Task objective: Give back each of the following lines word for word, leaving out the pictures.

Listed records:
##########

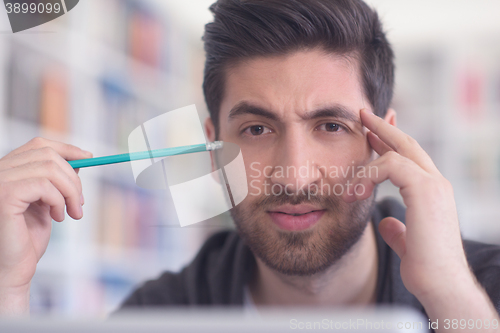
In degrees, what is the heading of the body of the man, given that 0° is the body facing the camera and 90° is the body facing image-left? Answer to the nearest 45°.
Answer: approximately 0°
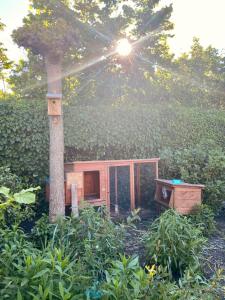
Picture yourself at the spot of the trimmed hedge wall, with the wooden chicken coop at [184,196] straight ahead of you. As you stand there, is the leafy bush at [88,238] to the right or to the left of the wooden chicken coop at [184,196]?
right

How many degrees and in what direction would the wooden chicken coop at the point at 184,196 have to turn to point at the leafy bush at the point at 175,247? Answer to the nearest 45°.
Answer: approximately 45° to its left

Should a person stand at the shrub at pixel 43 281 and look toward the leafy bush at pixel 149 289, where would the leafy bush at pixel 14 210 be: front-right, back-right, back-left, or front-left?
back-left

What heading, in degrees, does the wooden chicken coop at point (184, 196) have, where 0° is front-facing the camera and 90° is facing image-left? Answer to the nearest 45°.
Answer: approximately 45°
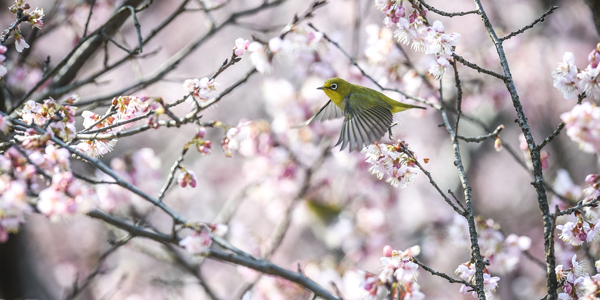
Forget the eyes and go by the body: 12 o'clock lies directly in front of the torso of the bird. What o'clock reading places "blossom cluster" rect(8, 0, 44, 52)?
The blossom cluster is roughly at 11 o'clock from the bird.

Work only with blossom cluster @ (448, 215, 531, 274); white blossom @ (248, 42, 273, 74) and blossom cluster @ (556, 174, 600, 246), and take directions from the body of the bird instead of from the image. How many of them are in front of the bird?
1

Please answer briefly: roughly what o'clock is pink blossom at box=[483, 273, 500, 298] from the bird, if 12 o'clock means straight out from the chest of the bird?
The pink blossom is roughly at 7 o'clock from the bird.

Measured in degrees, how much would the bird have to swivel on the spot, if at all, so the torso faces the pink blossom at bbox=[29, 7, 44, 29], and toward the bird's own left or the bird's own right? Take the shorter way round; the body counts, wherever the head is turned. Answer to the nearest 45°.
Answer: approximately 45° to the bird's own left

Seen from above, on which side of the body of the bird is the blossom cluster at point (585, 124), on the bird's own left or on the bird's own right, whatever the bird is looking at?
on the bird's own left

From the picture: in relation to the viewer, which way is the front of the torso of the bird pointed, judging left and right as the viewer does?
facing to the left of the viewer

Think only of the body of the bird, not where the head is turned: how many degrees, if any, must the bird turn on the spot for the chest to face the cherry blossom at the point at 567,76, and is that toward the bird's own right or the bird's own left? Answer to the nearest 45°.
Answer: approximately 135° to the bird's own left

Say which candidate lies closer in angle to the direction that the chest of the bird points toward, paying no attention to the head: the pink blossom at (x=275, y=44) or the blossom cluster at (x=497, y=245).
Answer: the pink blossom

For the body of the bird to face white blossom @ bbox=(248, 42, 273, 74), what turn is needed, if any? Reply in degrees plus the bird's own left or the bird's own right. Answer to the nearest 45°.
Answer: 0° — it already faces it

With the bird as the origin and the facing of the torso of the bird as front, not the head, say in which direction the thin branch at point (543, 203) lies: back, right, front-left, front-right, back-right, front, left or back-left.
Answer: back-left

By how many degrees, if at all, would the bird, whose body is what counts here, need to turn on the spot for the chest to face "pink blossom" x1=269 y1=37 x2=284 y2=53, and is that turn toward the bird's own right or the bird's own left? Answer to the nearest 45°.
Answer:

##########

Solution to the problem:
In degrees, what is the heading of the body of the man, given that 0° is the body facing the camera and 90° is the body facing image-left? Answer to the nearest 45°.
Answer: approximately 0°
Picture yourself at the spot of the trimmed hedge wall, with the wooden chicken coop at [184,196] straight ahead of you. As you stand there, is the leafy bush at [88,238] to the right or to the left of the wooden chicken coop at [184,196]?
right

How many degrees and in what direction would the wooden chicken coop at the point at 184,196 have to turn to point at the leafy bush at the point at 175,247? Answer to the nearest 45°.
Answer: approximately 45° to its left

Should a person stand at the shrub at pixel 43 281 and look toward the leafy bush at pixel 149 289, where would the leafy bush at pixel 14 210 be: front-right, back-right, back-left, or front-left?
back-left

What heading, in degrees, does the wooden chicken coop at point (184, 196) have, where 0° is front-facing the camera and 90° is facing image-left? Answer to the nearest 45°.
Answer: approximately 45°
Forget the eyes and go by the body: 12 o'clock lies directly in front of the torso of the bird. What o'clock reading places "blossom cluster" rect(8, 0, 44, 52)?
The blossom cluster is roughly at 11 o'clock from the bird.

Work only with blossom cluster @ (448, 215, 531, 274); white blossom @ (248, 42, 273, 74) and blossom cluster @ (556, 174, 600, 246), and take directions from the body of the bird instead of from the image. How many of them are in front of the bird?
1

Please answer briefly: roughly what o'clock is pink blossom at box=[483, 273, 500, 298] from the bird, if 12 o'clock means straight out from the chest of the bird?
The pink blossom is roughly at 7 o'clock from the bird.

Measured in degrees, how much would the bird have to swivel on the spot, if at all, so the torso faces the pink blossom at bbox=[29, 7, 44, 29], and toward the bird's own left or the bird's own right? Take the shorter way round; the body counts, wherever the head is turned. Answer to the nearest 45°.
Answer: approximately 45° to the bird's own left

Seen from above, on which side of the body of the bird is the blossom cluster at point (585, 124), on the bird's own left or on the bird's own right, whatever the bird is looking at?
on the bird's own left

From the picture: in relation to the viewer, which way is the front of the torso of the bird pointed, judging left and right as the viewer does?
facing to the left of the viewer

Think only of the body of the bird, not where the head is turned: how many degrees, if any, must the bird turn on the spot for the chest to face the cherry blossom at the point at 567,76, and is that toward the bird's own right or the bird's own left? Answer to the nearest 45°.
Answer: approximately 135° to the bird's own left

Say which candidate lies closer in angle to the direction that the chest of the bird points toward, paying no attention to the head: the pink blossom at (x=275, y=44) or the blossom cluster at (x=497, y=245).
Answer: the pink blossom

For the body of the bird to face white blossom @ bbox=(248, 42, 273, 74), what turn is needed, if any? Reply in degrees plus the bird's own left or the bird's own right. Answer to the nearest 45°.
Answer: 0° — it already faces it

With the bird as the origin and the facing of the torso of the bird as front, not the head, say in which direction the thin branch at point (543, 203) lies: back, right, front-left, front-right, back-right, front, left or back-left.
Answer: back-left

By how many degrees, if at all, would the bird, whose body is what counts here, need to turn on the spot for the chest to face "pink blossom" x1=269 y1=37 x2=284 y2=53, and is that turn toward the bird's own right or the bird's own left? Answer to the nearest 45°.
Answer:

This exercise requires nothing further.